Sam, I went ahead and made all the frames for my animation into BAM to make things easier for you.  This animation is for a spell in which the character fires the boulder outward in a straight line.  It's 5 sequences I had planned to mirror east (reduced).  Ideally the center would be on the trailing edge of each frame, so that the boulder animation doesn't overlap the caster's avatar.

My attempts to do this result in the animation appeared to bounce around a bit instead of rolling smoothly.

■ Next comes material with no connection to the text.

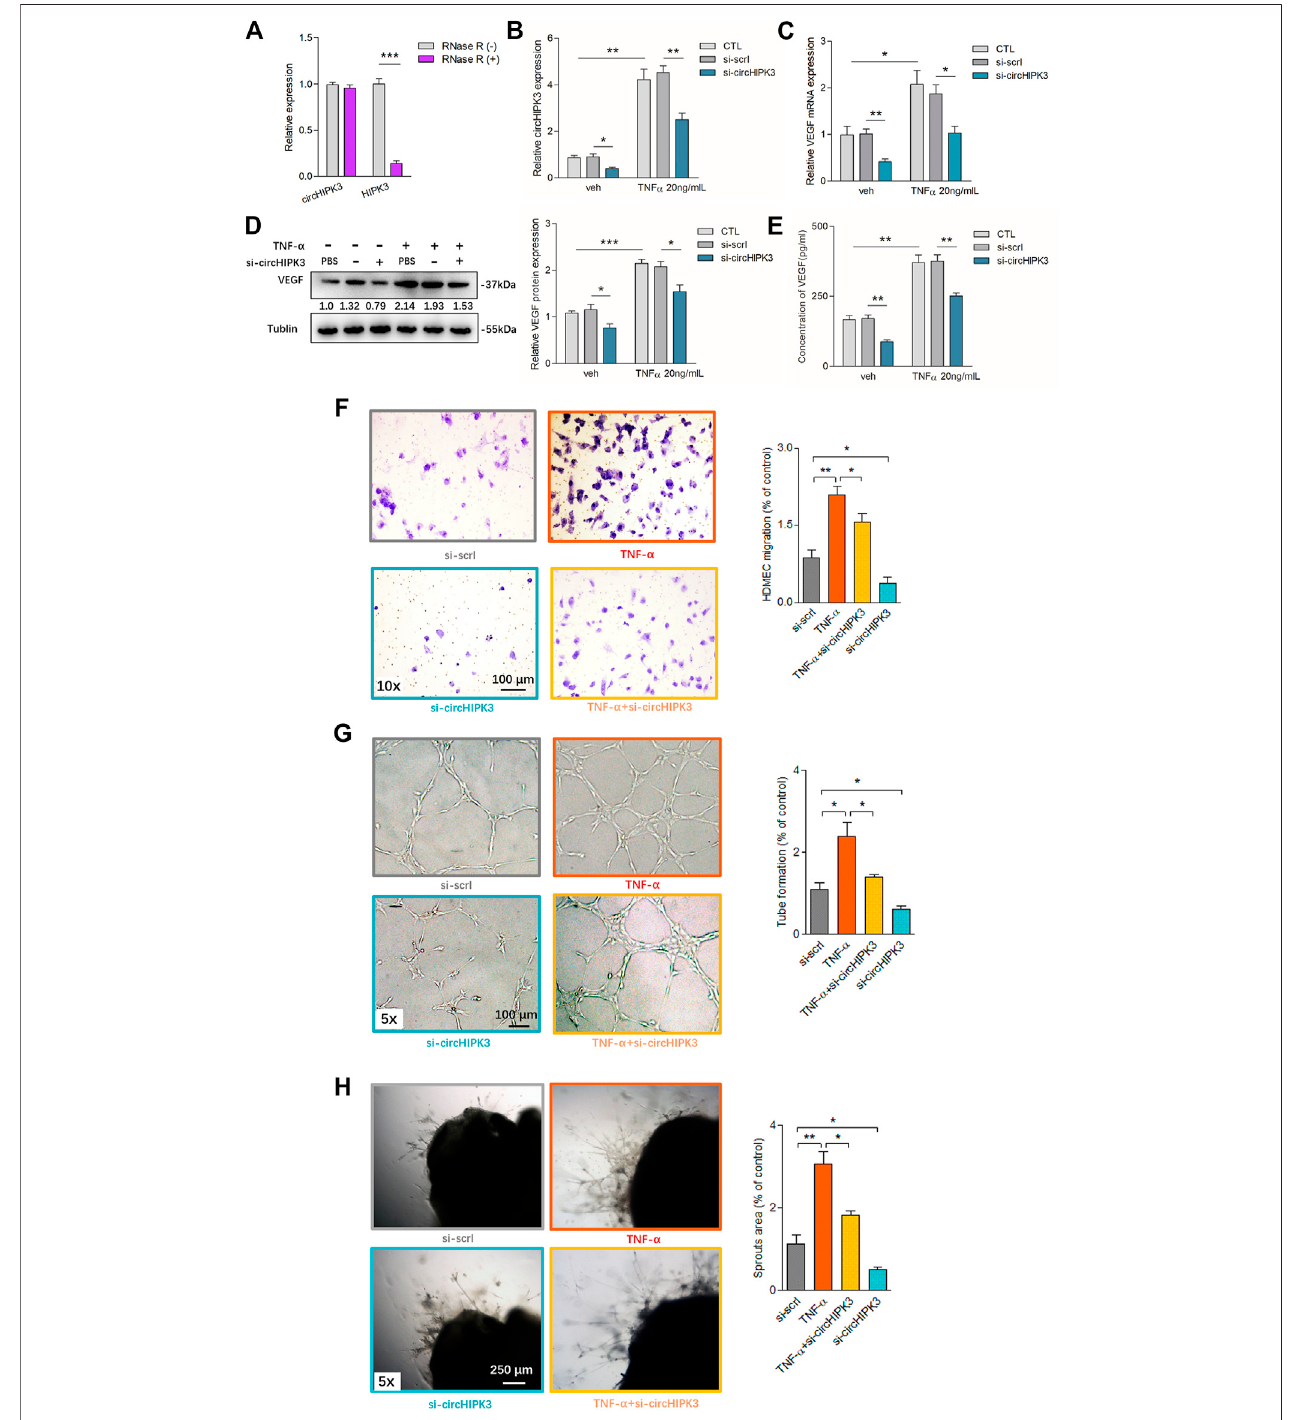
FIGURE 1 | Overexpression of circHIPK3 in RA-FLS induced by TNF- α , and knockdown of circHIPK3 inhibited the VEGF production of RA-FLS. (A) CircHIPK3 couldresistthedigestionofRnaseR(n (cid:1) 3;*** p < 0.001). (B) TheexpressionofcircHIPK3couldbesigni fi cantlyupregulatedbyTNF- α inductionfor48 h,andsigni fi cantly reducedby circHIPK3 knockdown whether TNF- α addition wasperformed or not(n (cid:1) 3;* p < 0.05, ** p < 0.01). (C – E) The effects ofcircHIPK3silencing on VEGF mRNA (C) and protein (D) expression in co-cultured RA-FLS; VEGF concentration in co-culture ’ s supernatants (E) were determined by qRT-PCR, Western blot, and ELISA,respectively.VEGFexpressionwassigni fi cantlyupregulatedafterTNF- α induction,andsigni fi cantlydownregulatedbycircHIPK3knockdowncomparedtothose from the control group whether TNF- α was added or not (n (cid:1) 3; * p < 0.05, ** p < 0.01, *** p < 0.001). (F – H) The transwell assay (F) and tube formation test (G) for 6 h as well as ex vivo aortic ring angiogenesis assay (H) demonstrated signi fi cant changes in migration, the capillary-like structure formation of HDMECs and microvessel sprouting,respectively,inaccordancewithVEGFexpression insupernatants from RA-FLSand HDMECco-cultures (n (cid:1) 3;* p < 0.05,** p < 0.01).Results areexpressed as the mean ± S.E.M. Veh (cid:1) vehicle control. CTL (cid:1) PBS control group. si-scrl (cid:1) scramble siRNA. TNF- α (cid:1) 50 ng/ml.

boulder.bam 922.08 kB · 1 download

Well, in the BAM you provided, Sequence 1 thru Sequence 3 seem to be centered about different points than are Sequence 0 and Sequence 4.  That aside, you can adjust the offsets with PS BAM by creating a windows batch file (a plain text file with the .BAT file extension) in the folder where your BAMs are located and using code like this:

SET prefix=*

"D:\Program Files\GitHub Projects\PS-BAM\PS BAM_x64.exe" ^
--DebugLevelL 1 ^
--DebugLevelP 2 ^
--DebugLevelS 1 ^
--Save "BAM" ^
--ExportPalette "" ^
--ExportFrames "" ^
--ExportFramesAsSequences 0 ^
--OrderOfOperations "PCE" ^
--SingleGIF 0 ^
--ReplacePalette "" ^
--ReplacePaletteMethod "Quant" ^
--CompressionProfile "" ^
--FixPaletteColorErrors 1 ^
--AutodetectPalettedBAM 1 ^
--AutodetectPalettedThreshold 500 ^
--DropDuplicatePaletteEntries 1 ^
--DropUnusedPaletteEntries 1 ^
--SearchTransColor 1 ^
--ForceTransColor 1 ^
--ForceShadowColor 0 ^
--AlphaCutoff 20 ^
--AllowShortPalette 1 ^
--TrimFrameData 1 ^
--ExtraTrimBuffer 0 ^
--ExtraTrimDepth 0 ^
--ReduceFrameRowLT 1 ^
--ReduceFrameColumnLT 1 ^
--ReduceFramePixelLT 1 ^
--DropDuplicateFrameData 1 ^
--DropUnusedFrameData 1 ^
--IntelligentRLE 1 ^
--MaxRLERun 255 ^
--FindBestRLEIndex 0 ^
--DropDuplicateFrameEntries 1 ^
--DropUnusedFrameEntries 1 ^
--AdvancedFLTCompression 1 ^
--FLTSanityCutoff 5040 ^
--DropEmptyCycleEntries 0 ^
--AdvancedZlibCompress 2 ^
--zopfliIterations 50 ^
--BAMProfile "" ^
--Unify 0 ^
--Fill "" ^
--Montage "" ^
--ModXOffset 100 ^
--ModYOffset 68 ^
--SetXOffset "" ^
--SetYOffset "" ^
--ItemIcon2EE 0 ^
--Flip 0 ^
--Flop 0 ^
--Rotate 0 ^
--LogFile "%~dp0Log.txt" ^
--OutPath "%~dp0compressed" ^
"%~dp0%prefix%.bam"

Pause
Exit

Change the path to PS BAM to wherever your local copy is.  You can direct it at different/specific BAMs by changing the "*" in "SET prefix=*" (the * here is the windows wildcard) to whatever filename.  E.g. "SET prefix=boulder" would process only "boulder.bam".  The other thing to note is that "%~dp0" is a special batch command to insert the current working directory (including the trailing "\").  I've used it here for simplicity.  The actual frame offsets are modified by

--ModXOffset 100 ^
--ModYOffset 68 ^

Change those numbers as you need.  Those were my guesses and I think they're relatively close to what you'd want.  Everything else is just setting up basic (albeit very good) compression.  If you need to disable compression, remove the "C" from "PCE" in --OrderOfOperations.